Skills are more flexible. Reference them in the system prompt with @, or trigger them automatically via keywords. Nick Tune categorises skills into four types: coordination (e.g., TDD workflow), knowledge (design principles), task (code analysis), and personality (direct, challenging, enthusiastic).
Several GitHub repos (e.g., from mitsuhiko, affaan‑m, alirezarezvani) provide extensive skill and command examples you can adapt.
Automatic Review via Hooks
Well‑crafted system prompts improve code quality, but Claude sometimes ignores instructions when the context window is saturated.
The solution is a feedback loop using Claude Code’s hooks—scripts that run before or after specific events. A common pattern is a Stop hook that spawns a separate sub‑agent to review changes before control returns to you.
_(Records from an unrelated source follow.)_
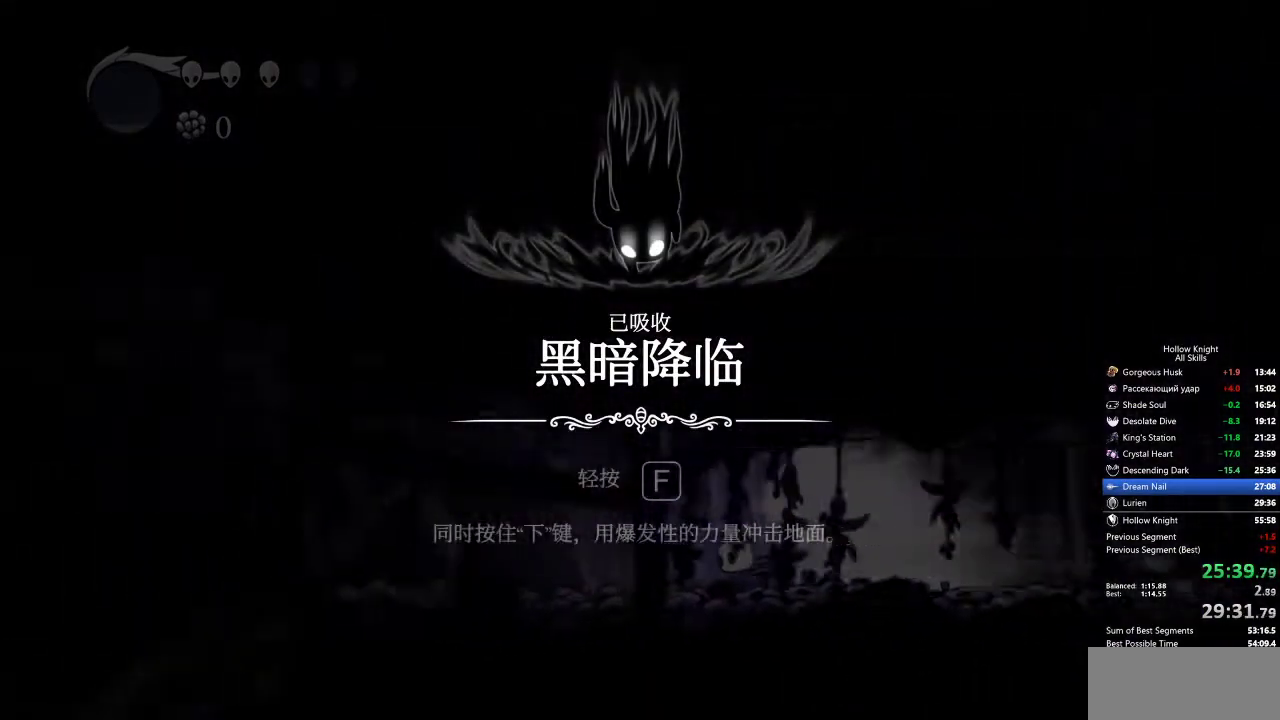
{"keys": [], "events": []}
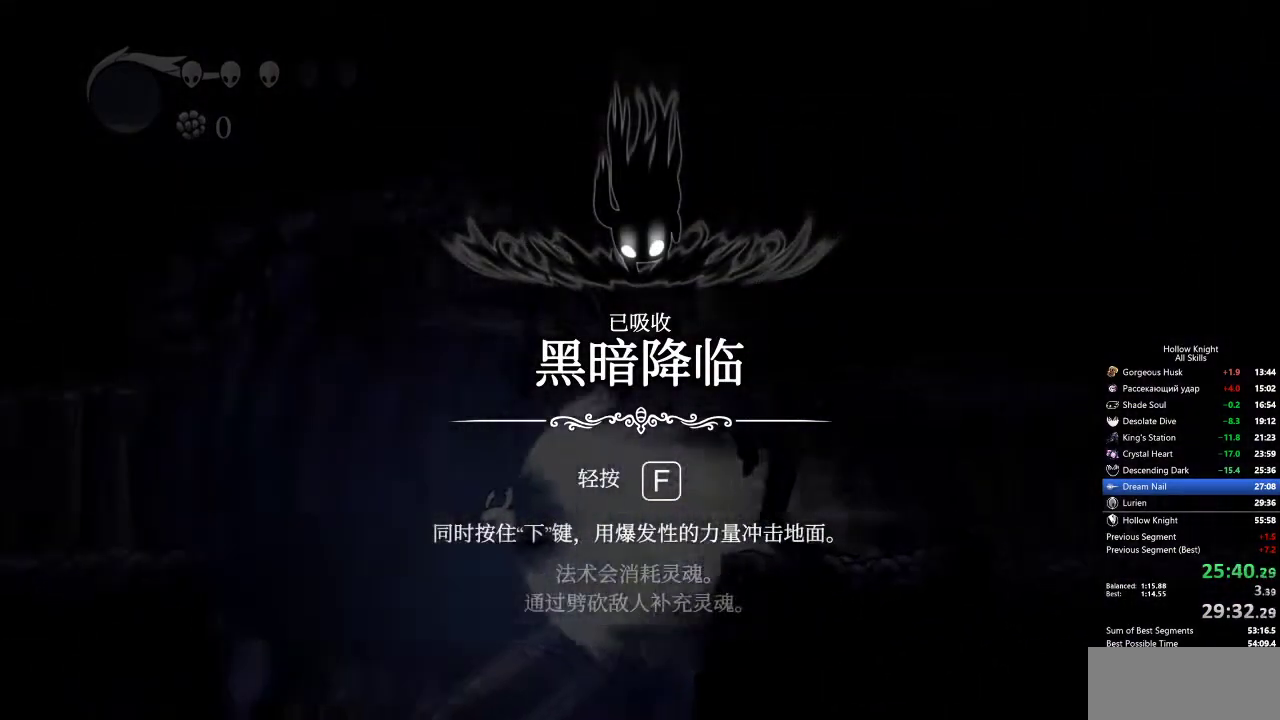
{"keys": [], "events": []}
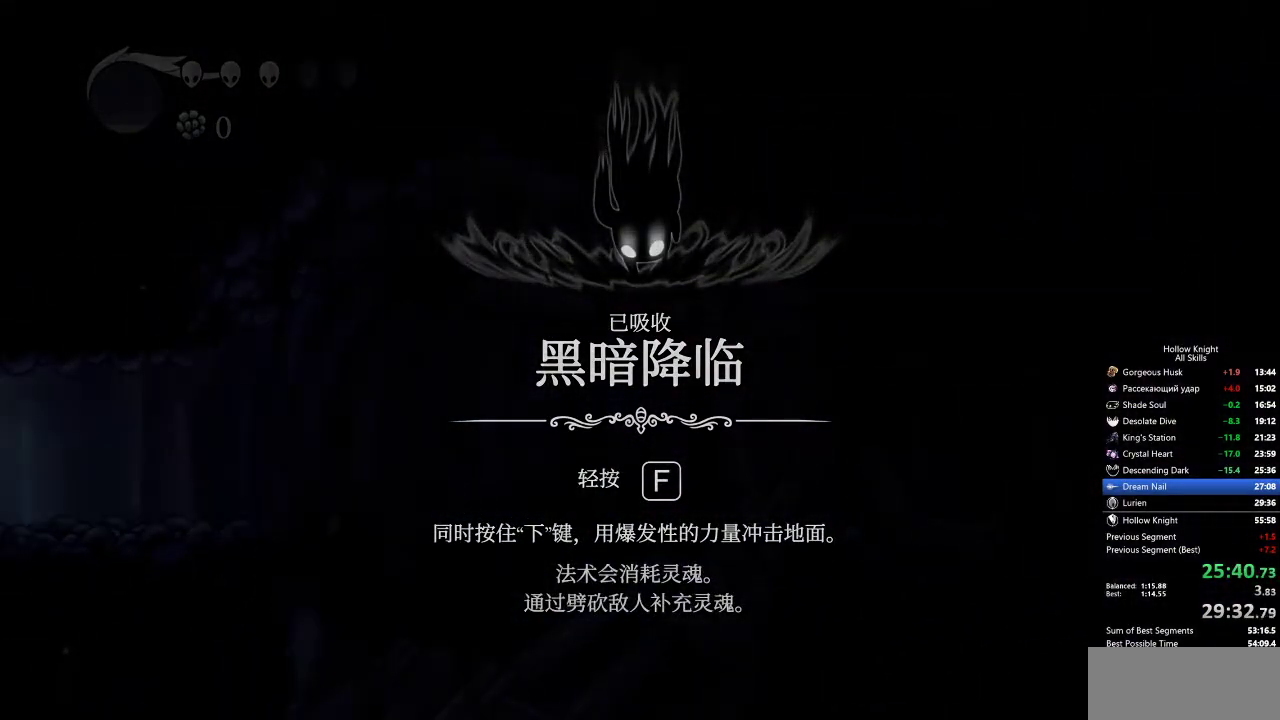
{"keys": [], "events": []}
The review should catch issues beyond linting, such as poor naming or domain‑model leakage. Crucially, never let the main agent grade its own work; use an independent sub‑agent with critical thinking.
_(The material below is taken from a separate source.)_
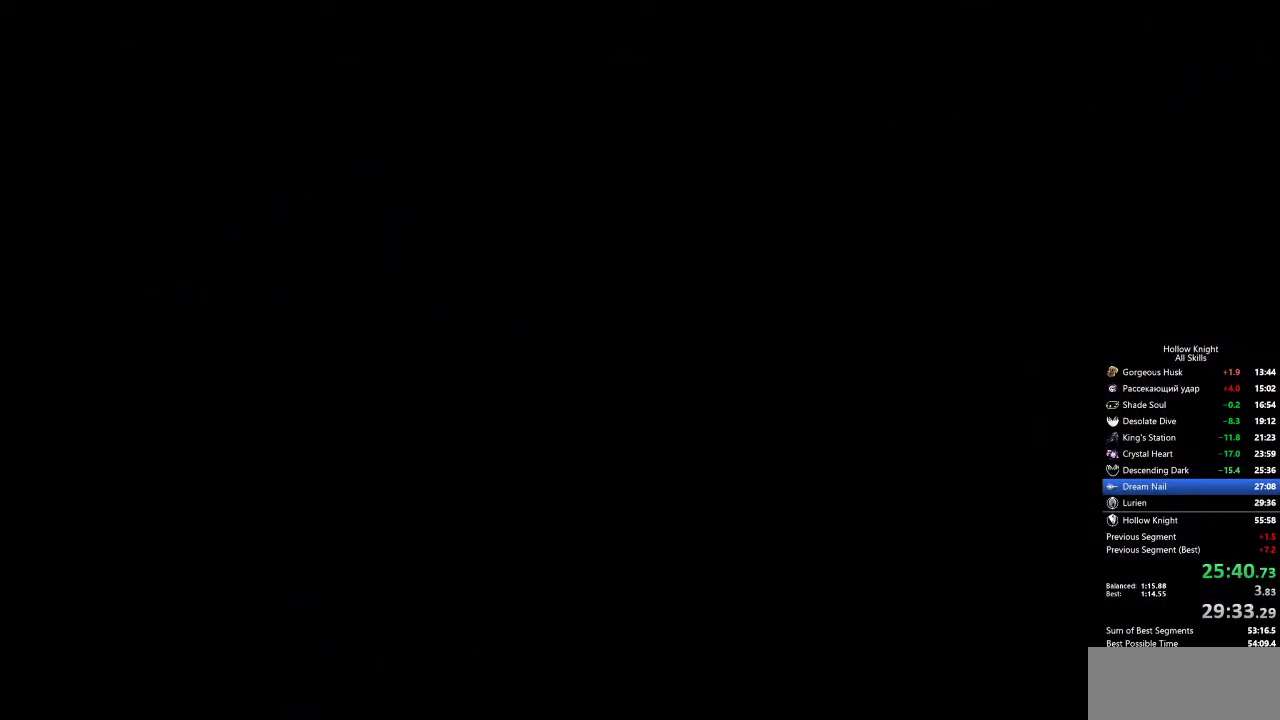
{"keys": [], "events": []}
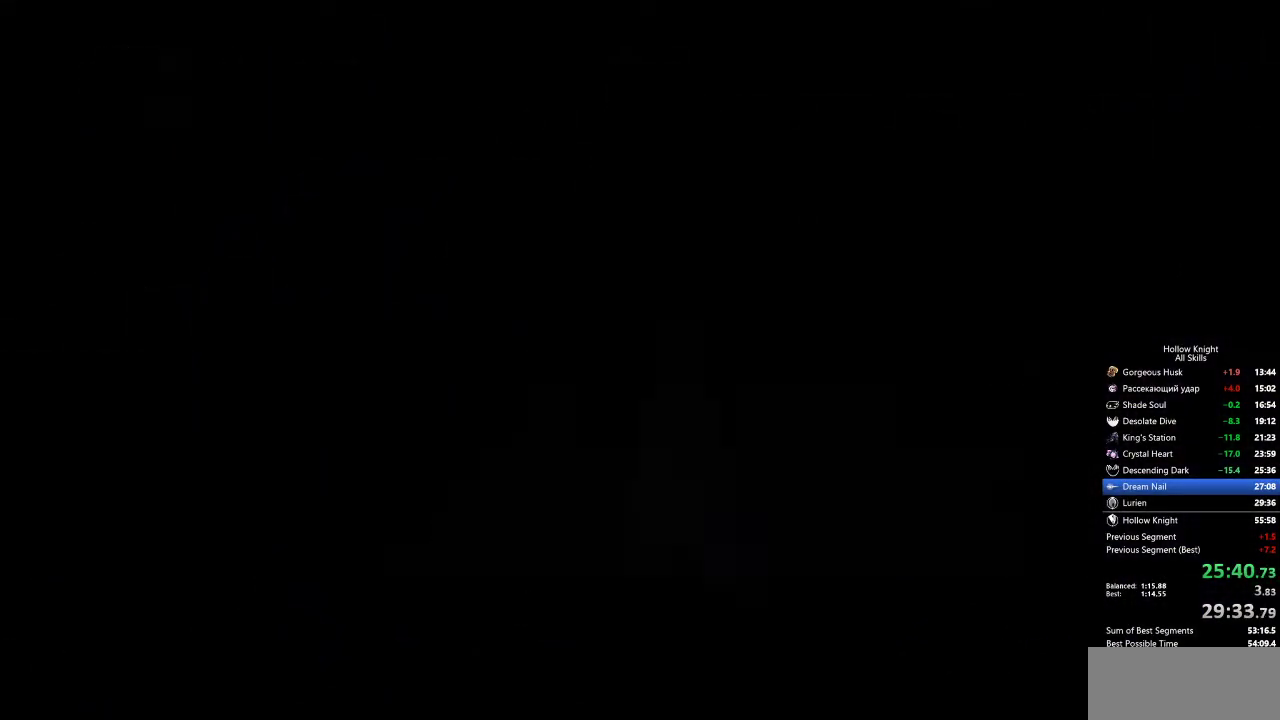
{"keys": [], "events": []}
What to Do When Claude Gets Stuck
If Claude loops on a task, resist adding more commands. Instead, clear the conversation to reset context, simplify the task, or break it into smaller pieces.
Provide a minimal example that demonstrates the desired output, then ask Claude to match the pattern.
Reframe the problem (e.g., “implement as a state machine” vs. “handle these transitions”) to unlock progress. Recognise early when you’re in a loop—repeating explanations rarely helps.
Bonus: Running Claude Locally
When a paid Claude subscription isn’t available, you can run an open‑source model locally via Ollama.
Installation steps:
Install Ollama, which runs silently in the background and hosts AI models locally.
Download a coding‑focused model, such as qwen3-coder:30b for high‑end hardware, or qwen2.5-coder:7b / gemma:2b for smaller machines.
export ANTHROPIC_BASE_URL="http://localhost:11434"
export ANTHROPIC_AUTH_TOKEN="ollama"
export CLAUDE_CODE_DISABLE_NONESSENTIAL_TRAFFIC=1Redirect Claude Code to your local Ollama instance instead of Anthropic’s servers: claude --model qwen2.5-coder:7b This approach eliminates API calls and cloud processing, offering zero‑cost, on‑premise execution. The trade‑off is reduced model strength compared to Claude’s flagship models, but it is sufficient for many tasks and preserves the same workflow experience.
Conclusion
Claude Code is powerful, but its effectiveness hinges on how you configure and use it.
Engineers must craft the right context: a well‑written CLAUDE.md, a staged workflow to eliminate ambiguity, awareness of context‑window limits, and custom skills that encode specific needs. When done right, Claude becomes a true lever that amplifies productivity and sharpens your own skills; done wrong, it merely magnifies noise.
The payoff is double: higher output quality and personal skill growth, especially when you treat Claude as a teacher rather than just a code generator.